*** Opening RECORDED INFORMATION ***
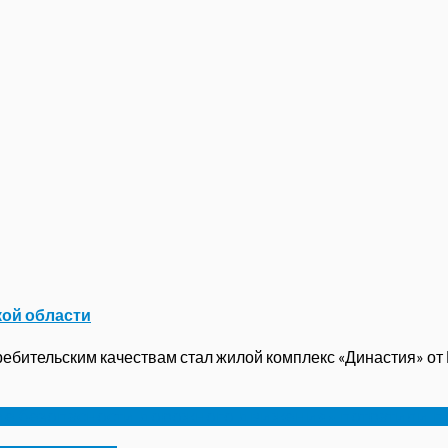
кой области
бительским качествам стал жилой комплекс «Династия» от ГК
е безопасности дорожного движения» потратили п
*** Closing RECORDED INFORMATION ***
*** Opening RECORDED INFORMATION ***
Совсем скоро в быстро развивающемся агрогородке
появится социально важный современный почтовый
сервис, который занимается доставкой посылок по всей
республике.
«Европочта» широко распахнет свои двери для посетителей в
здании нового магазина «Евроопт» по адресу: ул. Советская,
*** Closing RECORDED INFORMATION ***
Of the entries above, transcribe exactly those lines that fall between the line containing "сервис, который занимается" and the line containing "здании нового магазина", together with those two lines.

→ RESPONSE FOR THIS EXERCISE:
сервис, который занимается доставкой посылок по всей
республике.
«Европочта» широко распахнет свои двери для посетителей в
здании нового магазина «Евроопт» по адресу: ул. Советская,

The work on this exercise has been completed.